#### Provided records ####

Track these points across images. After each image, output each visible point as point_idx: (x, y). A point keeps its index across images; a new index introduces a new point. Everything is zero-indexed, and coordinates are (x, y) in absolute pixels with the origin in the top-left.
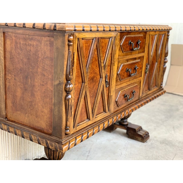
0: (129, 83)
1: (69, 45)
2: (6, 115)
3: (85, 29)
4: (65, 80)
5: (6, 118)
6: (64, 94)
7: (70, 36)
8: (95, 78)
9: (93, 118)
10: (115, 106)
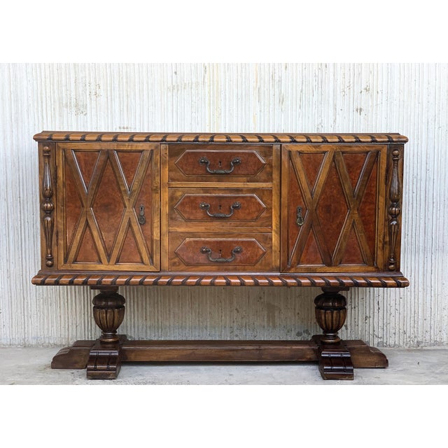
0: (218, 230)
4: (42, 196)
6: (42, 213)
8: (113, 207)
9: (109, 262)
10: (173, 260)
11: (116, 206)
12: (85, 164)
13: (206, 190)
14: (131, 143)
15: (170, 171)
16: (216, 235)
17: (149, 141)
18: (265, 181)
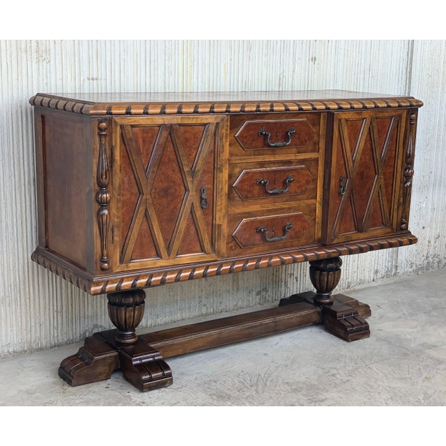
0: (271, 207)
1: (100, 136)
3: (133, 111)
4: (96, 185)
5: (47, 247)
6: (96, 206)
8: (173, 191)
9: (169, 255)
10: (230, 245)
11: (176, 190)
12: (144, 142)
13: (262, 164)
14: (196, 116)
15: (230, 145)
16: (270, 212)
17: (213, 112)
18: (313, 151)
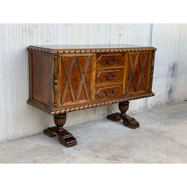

####
#### Provided records ####

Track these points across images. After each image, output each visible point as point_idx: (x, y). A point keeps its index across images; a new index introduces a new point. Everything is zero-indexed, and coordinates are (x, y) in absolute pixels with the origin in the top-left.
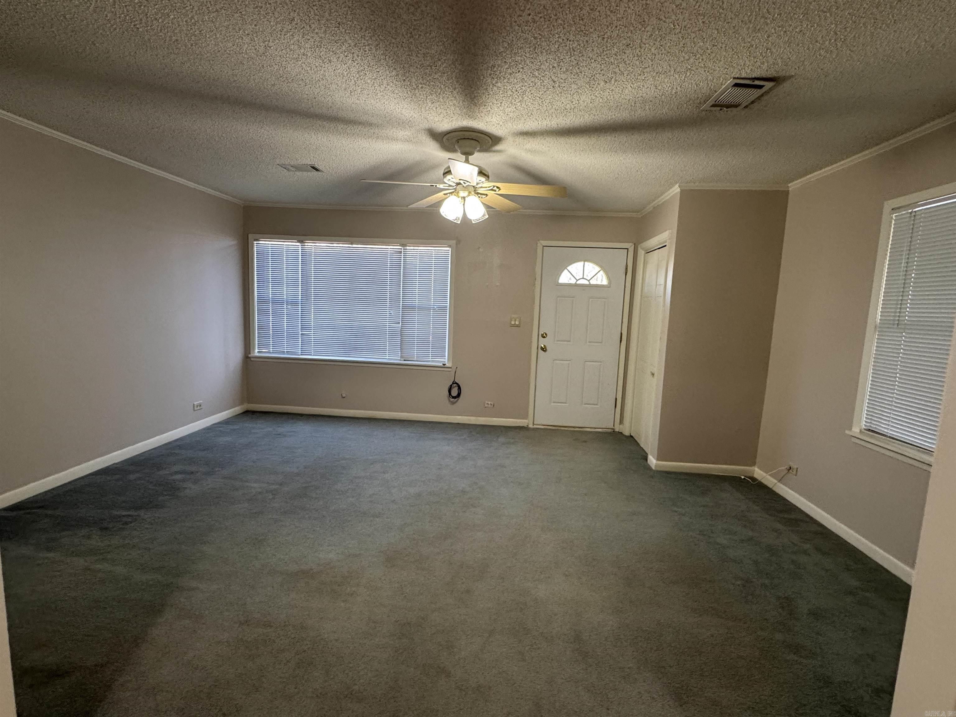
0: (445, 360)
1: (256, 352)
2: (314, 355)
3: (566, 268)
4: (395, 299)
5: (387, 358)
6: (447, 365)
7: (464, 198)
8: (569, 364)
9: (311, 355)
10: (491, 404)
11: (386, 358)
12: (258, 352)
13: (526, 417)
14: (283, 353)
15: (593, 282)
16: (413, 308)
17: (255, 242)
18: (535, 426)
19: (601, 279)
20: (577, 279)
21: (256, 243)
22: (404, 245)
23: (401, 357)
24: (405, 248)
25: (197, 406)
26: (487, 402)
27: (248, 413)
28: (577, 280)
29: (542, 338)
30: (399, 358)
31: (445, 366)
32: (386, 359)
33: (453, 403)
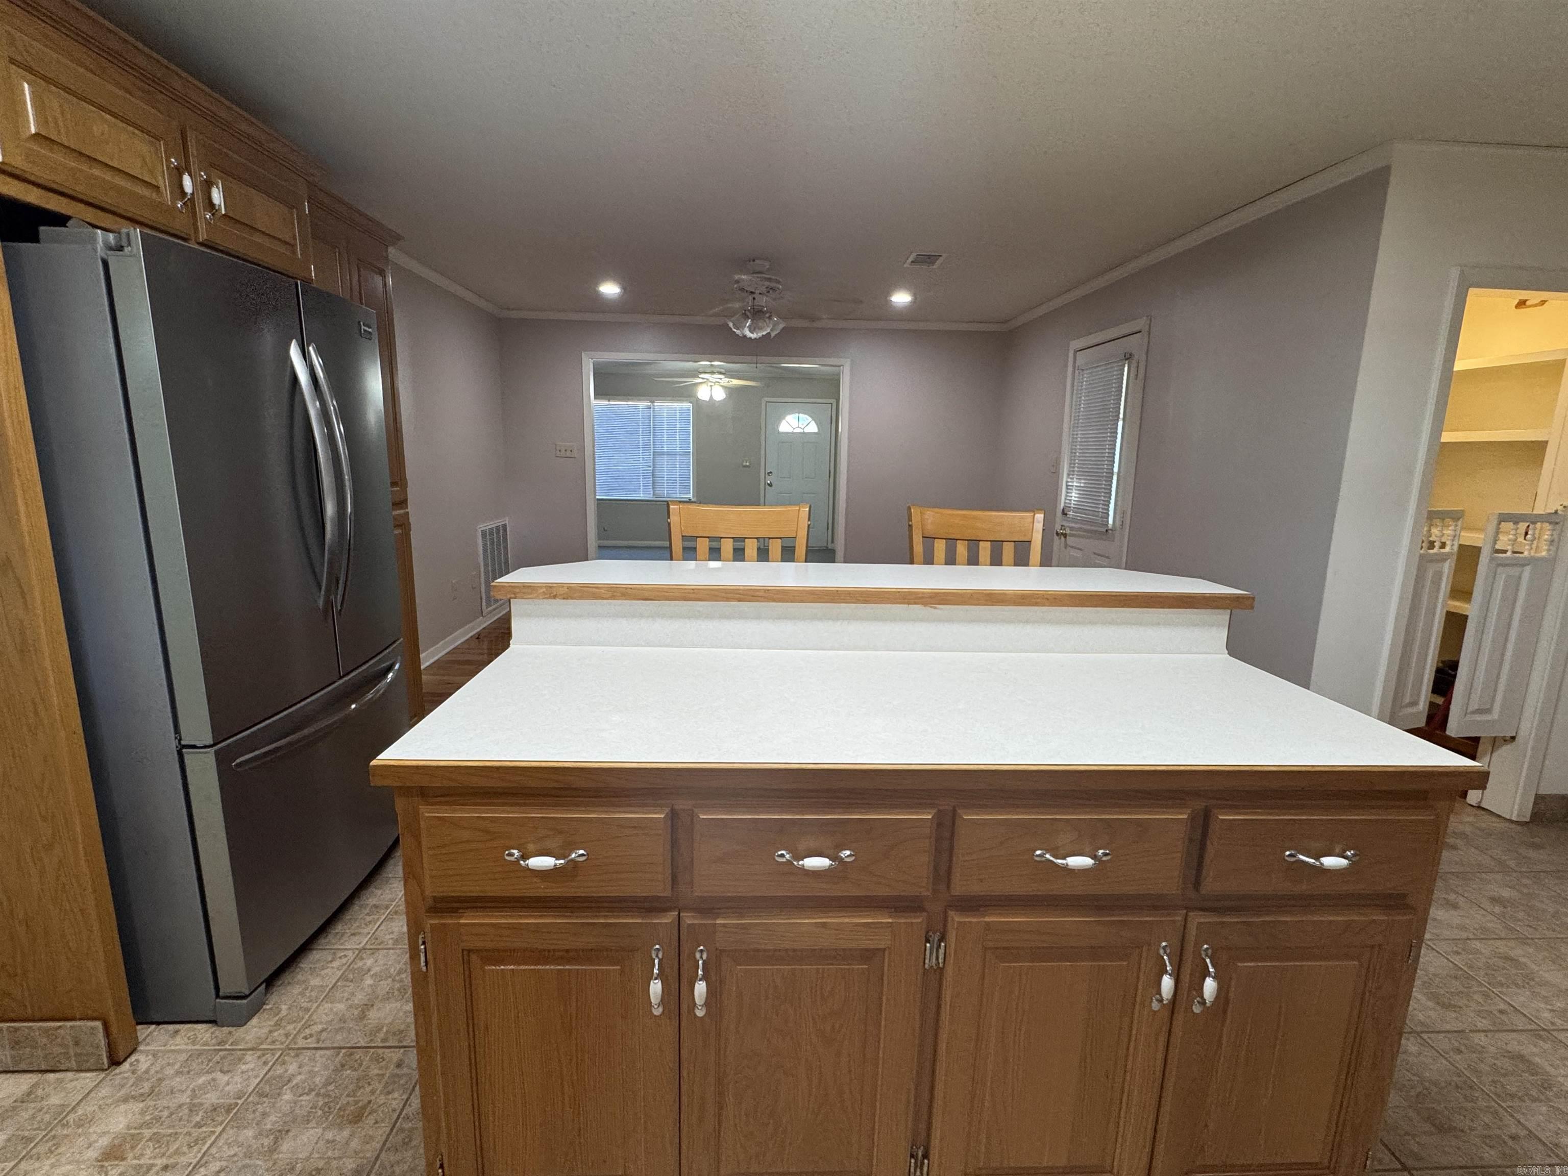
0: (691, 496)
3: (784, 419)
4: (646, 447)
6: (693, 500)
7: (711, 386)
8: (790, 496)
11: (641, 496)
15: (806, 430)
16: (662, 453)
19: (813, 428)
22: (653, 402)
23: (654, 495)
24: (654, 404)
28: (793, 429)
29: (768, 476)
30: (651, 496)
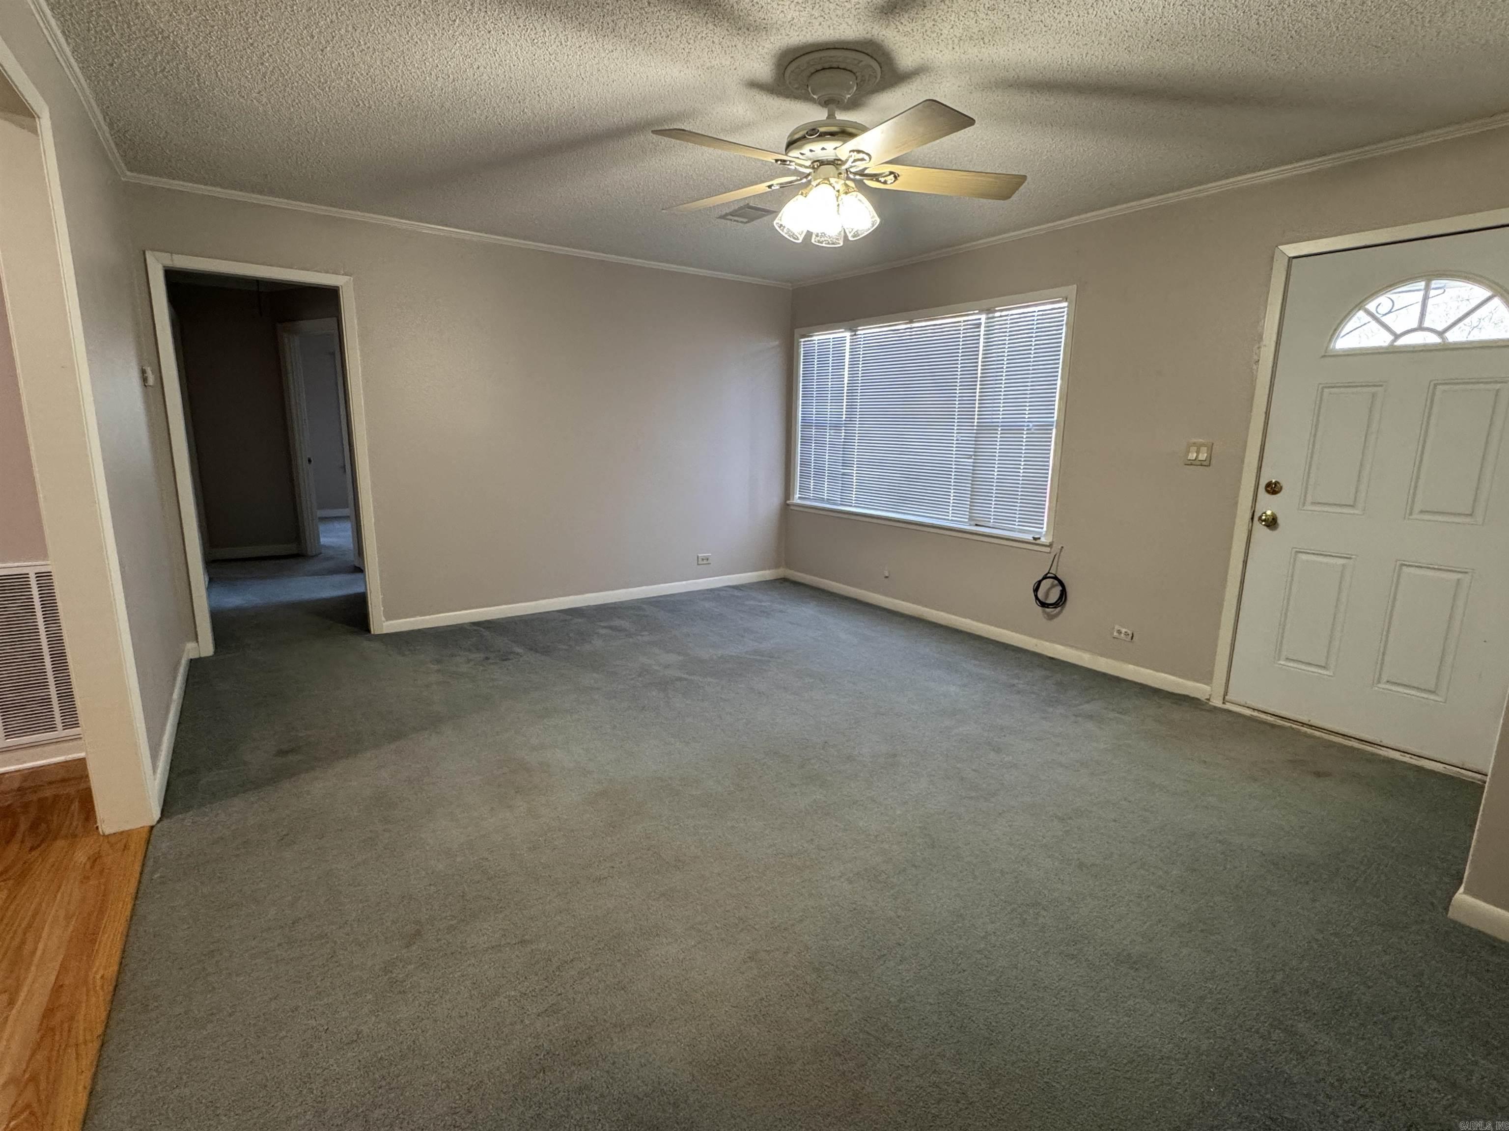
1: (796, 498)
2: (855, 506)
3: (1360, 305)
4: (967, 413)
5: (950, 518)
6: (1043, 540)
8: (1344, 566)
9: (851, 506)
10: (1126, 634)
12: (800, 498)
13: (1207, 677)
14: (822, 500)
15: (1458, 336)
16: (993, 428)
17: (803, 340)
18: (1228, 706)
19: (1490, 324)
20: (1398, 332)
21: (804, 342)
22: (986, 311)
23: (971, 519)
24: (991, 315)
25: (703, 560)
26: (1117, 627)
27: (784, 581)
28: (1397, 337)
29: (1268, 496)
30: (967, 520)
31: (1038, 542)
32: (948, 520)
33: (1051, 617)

####
#### Provided records ####

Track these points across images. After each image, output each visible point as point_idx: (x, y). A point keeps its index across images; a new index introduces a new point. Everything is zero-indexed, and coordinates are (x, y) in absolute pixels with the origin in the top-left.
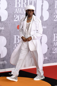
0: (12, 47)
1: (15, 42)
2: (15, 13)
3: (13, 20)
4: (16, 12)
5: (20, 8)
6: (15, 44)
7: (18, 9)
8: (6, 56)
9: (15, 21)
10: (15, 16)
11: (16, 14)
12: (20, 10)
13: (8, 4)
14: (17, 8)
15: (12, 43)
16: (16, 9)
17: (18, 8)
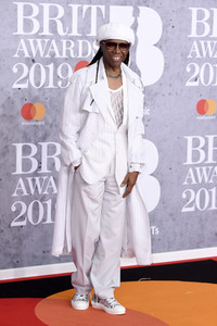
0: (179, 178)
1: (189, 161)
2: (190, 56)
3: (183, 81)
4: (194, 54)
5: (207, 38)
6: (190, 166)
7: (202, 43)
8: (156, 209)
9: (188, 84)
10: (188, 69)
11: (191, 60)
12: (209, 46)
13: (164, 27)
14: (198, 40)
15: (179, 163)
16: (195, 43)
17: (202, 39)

####

→ **Work order**
Quote the records word for word, from the line containing "11: (116, 206)" up to and including the line containing "18: (313, 151)". Leave the pictures out.

→ **Answer to this task**
11: (116, 206)
12: (85, 164)
13: (206, 190)
14: (131, 143)
15: (170, 171)
16: (216, 235)
17: (149, 141)
18: (265, 181)
0: (271, 207)
1: (100, 136)
3: (133, 111)
4: (96, 185)
5: (47, 247)
6: (96, 206)
8: (173, 191)
9: (169, 255)
10: (230, 245)
11: (176, 190)
12: (144, 142)
13: (262, 164)
14: (196, 116)
15: (230, 145)
16: (270, 212)
17: (213, 112)
18: (313, 151)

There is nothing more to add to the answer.